There has been a flurry of judicial and administrative activity regarding the Stark Law in recent weeks, bringing both promises of reprieve for the health care industry in complying with the technicalities of the law, and reminders of the need for executive vigilance when evaluating and approving transactions with referring physicians.

  • On July 15, 2015, the Centers for Medicare & Medicaid Services (CMS) issued a notice of proposed rulemaking to amend the Stark regulations and to solicit comments from the health care industry on whether the Stark Law is a barrier to health care reform. Among other proposed amendments, CMS proposes: (1) to add two new compensation exceptions, (2) to expand the grace period for the signature requirement of various exceptions in some instances, and (3) to extend the six-month holdover provision of various exceptions. CMS also made several agency policy statements, including clarifying that signed writings do not need to be formal agreements and that the one-year term requirement of certain exceptions is satisfied when an arrangement in fact lasts for at least one year.  For a detailed overview of the proposed rule and its implications, see the Special ReportCMS’s proposals to relax the technical requirements of various Stark Law exceptions, if implemented, would be a welcome reprieve to the health care industry by addressing the potentially draconian consequences of such seemingly innocent situations as a late signature on an agreement with a referring physician.  Comments on the proposed rule are due September 8, 2015.

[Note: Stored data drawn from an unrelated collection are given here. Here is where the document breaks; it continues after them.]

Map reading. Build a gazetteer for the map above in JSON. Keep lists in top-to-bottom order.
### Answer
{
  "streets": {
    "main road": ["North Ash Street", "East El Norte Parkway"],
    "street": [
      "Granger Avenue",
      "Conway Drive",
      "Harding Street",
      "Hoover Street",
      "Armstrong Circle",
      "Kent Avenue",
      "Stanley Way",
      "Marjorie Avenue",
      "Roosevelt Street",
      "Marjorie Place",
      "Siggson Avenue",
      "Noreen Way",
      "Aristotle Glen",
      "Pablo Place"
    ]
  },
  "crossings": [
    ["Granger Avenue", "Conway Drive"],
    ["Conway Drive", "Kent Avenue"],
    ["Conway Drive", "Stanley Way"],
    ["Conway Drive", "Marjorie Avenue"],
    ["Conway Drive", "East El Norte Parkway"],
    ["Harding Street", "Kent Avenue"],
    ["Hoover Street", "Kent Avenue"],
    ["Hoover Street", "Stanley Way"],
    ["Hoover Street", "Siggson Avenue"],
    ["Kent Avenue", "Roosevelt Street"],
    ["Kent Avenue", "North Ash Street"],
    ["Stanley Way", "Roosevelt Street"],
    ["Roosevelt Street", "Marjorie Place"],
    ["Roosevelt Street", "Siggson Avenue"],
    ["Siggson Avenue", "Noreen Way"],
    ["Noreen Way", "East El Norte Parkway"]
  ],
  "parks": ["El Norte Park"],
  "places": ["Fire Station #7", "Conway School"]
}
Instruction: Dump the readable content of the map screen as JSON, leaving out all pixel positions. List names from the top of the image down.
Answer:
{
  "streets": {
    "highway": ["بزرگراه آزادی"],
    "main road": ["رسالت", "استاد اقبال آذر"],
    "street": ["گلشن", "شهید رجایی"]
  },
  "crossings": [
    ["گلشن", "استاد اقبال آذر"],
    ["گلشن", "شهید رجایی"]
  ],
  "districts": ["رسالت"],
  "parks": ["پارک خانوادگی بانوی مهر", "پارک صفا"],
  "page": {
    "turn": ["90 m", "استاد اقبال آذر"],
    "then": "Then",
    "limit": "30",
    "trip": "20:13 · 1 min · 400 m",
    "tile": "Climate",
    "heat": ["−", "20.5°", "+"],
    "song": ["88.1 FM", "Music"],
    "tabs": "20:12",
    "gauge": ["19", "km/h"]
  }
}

  • On July 2, 2015, the U.S. Court of Appeals for the Fourth Circuit upheld a $237 million False Claims Act judgment based on Stark Law violations related to part-time employment contracts between a hospital system and referring physicians in United States ex rel. Drakeford v. Tuomey, rejecting the defendant’s request for a new trial based on multiple errors by the trial court and its constitutional challenges to the trial court’s award of damages and penalties. We previously posted about this decision. (For more details, see here.) The ruling raises questions related to the advice of counsel defense and scienter, and the meaning and application of the Stark Law’s “volume or value” standard.
  • On June 12, 2015, the U.S. Court of Appeals for the District of Columbia Circuit struck down CMS’s regulatory prohibition on “per-click” equipment rental arrangements with referring physicians, but upheld CMS’s prohibition on “under arrangements” transactions. We previously posted about this decision. As we noted in that post, while it is not clear how CMS will respond to the ruling, if at all, per-click equipment rental arrangements still face scrutiny by the Office of the Inspector General (OIG) under the federal anti-kickback statute.  The OIG has not taken the position that such per-click equipment rentals automatically create liability under the anti-kickback statute, but the risk of such potential liability under the federal anti-kickback statute (as well as state anti-kickback statutes) should be carefully considered.